I close the door behind me and stand a moment in the hushed hallway. I could trash this apartment if I wanted to. I could hurl the furniture around and smash the bed and break all the windows. I could dismantle this little love nest my husband has enjoyed while I have mourned our daughter. I walk into the living room. It is just a normal, sparsely furnished room, and looking around, all I can feel is sadness that Sindre has come here, in secret, with someone else while I was across town, alone, wild with grief.
In the kitchen, there’s an empty wine glass in the sink. I open the fridge and notice a couple of beers and an open bottle of prosecco, a spoon emerging from its neck. He’s been drinking here, with his whore. I take the prosecco from the fridge and sit down at the kitchen table and drink it straight from the bottle. Is it hers? It must be. I imagine them together, my husband’s broad, strong body enveloping her in bed, her thin, pale hands clutching at his neck.

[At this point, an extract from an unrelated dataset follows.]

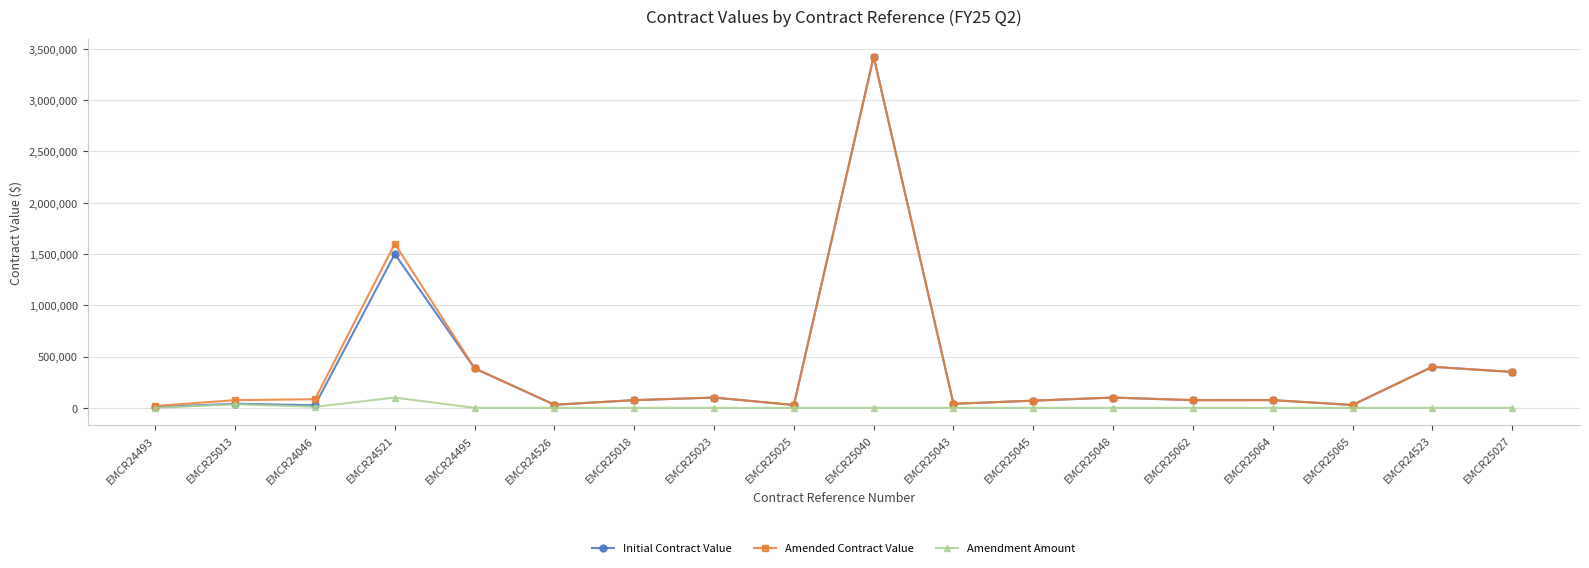

Where is Amended Contract Value nearest to the value 1721058?

EMCR24521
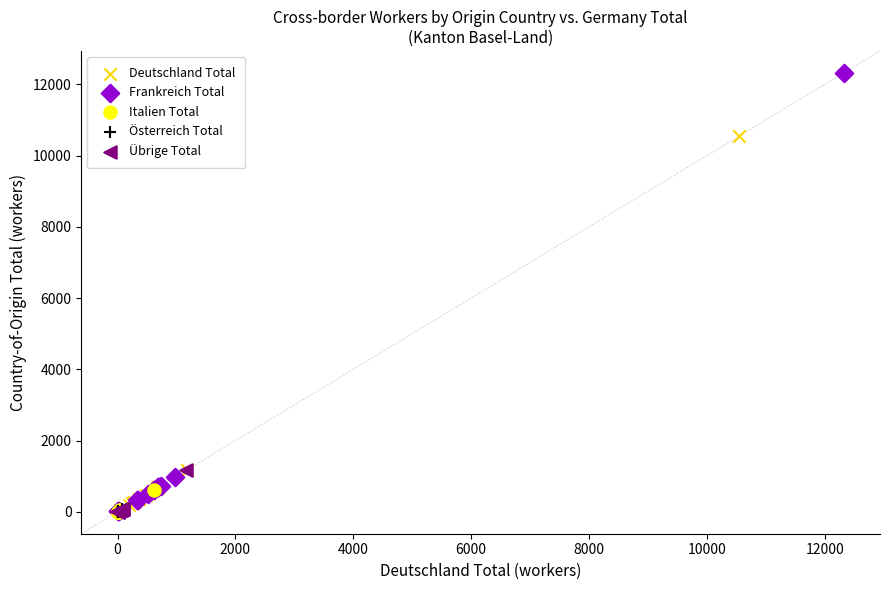

Which series has the largest Y range (max minus min)?

Frankreich Total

She’s the one who’s made him laugh late at night on the phone behind the closed door to his office. She’s the one he asked, So, what are you doing today? Every time I’ve asked who he was laughing with he just muttered ‘work’, as if running a home security company could possibly be that fucking hilarious. Just thinking about my husband makes my mind recoil. I don’t know what ‘Si
ndre’ means anymore, or who my husband has become. He’s a broken man. Dangerous, even. He hurt me, and I never thought he would. But anyone can be dangerous, every one of us can be driven to madness, I know that now, too. The realm of possibility has been extended for both of us, and I don’t yet know where the limits to our potential for destruction lie. I wonder if he has that woman with him now, some stupid bitch who thinks she can piece my husband back together, and realize I don’t give a fuck whether he does.

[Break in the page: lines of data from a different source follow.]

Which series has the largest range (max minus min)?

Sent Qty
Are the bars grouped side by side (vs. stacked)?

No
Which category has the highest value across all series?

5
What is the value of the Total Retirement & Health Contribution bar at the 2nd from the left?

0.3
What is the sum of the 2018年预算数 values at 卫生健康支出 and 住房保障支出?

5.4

The prosecco is flat, but it doesn’t matter to me. I get up and stand by the window, looking at normal, uneventful life playing out down there: a black car inching into a tight spot outside the grocer’s, a couple of teenage girls walking from school and laughing together at something on a phone, a sparrow pecking at crumbs in the last of the patchy brown ice outside Baker Hansen. I sit back down and drink some more, closing my eyes against images of my husband standing over me, screaming in my face. I see him in the garage, with his gun. I see him standing over me, holding the framed drawing, then bringing it down onto me as I raised my arms to stop him. Afterward, he stared at his own hands as though they were capable of anything at all.
This must be it, the end of us, because where could we go from here? My phone vibrates in my pocket.

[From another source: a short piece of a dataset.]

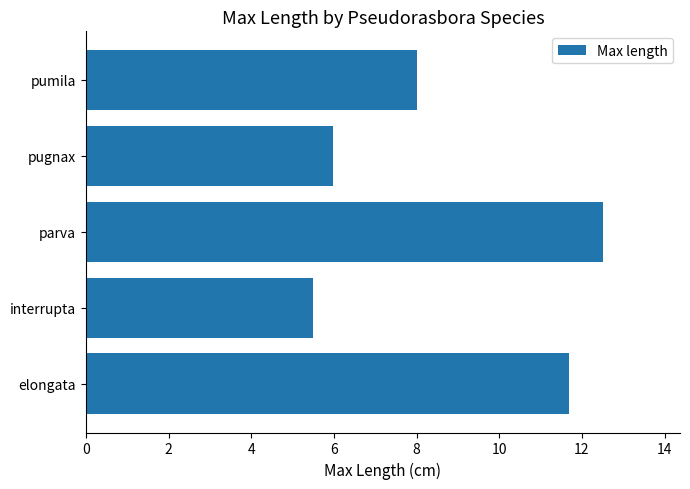

The value at elongata is 11.7. True or false?

True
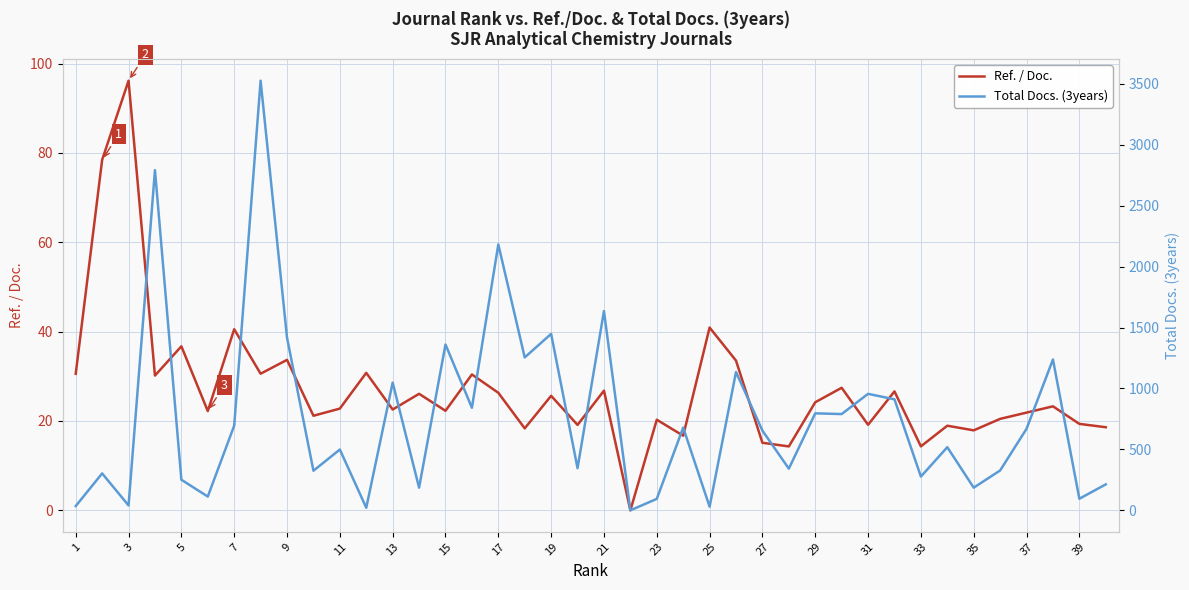

Is it true that Ref. / Doc. equals 5.1 at 33?

False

‘Ali? Hey, it’s me. Issy.’ Iselin’s cheerful voice fills my ear.
‘Hey,’ I whisper.
‘Are you okay?’
‘Yes. Just a little out of breath. I’ve been out. Running.’
‘Great. Such a beautiful day. It actually feels like spring! So, I’m going in to speak with them at Speilet on Monday.’
‘Oh. Okay. Yeah, that’s great.’
‘And I was wondering, I mean, I know it’s probably a big ask, and you might not have anything that would work anyway, or of course you might think it’s really weird that I even asked, but—’
‘Iselin, slow down. What do you need?’
‘I was wondering if I could borrow a dress?’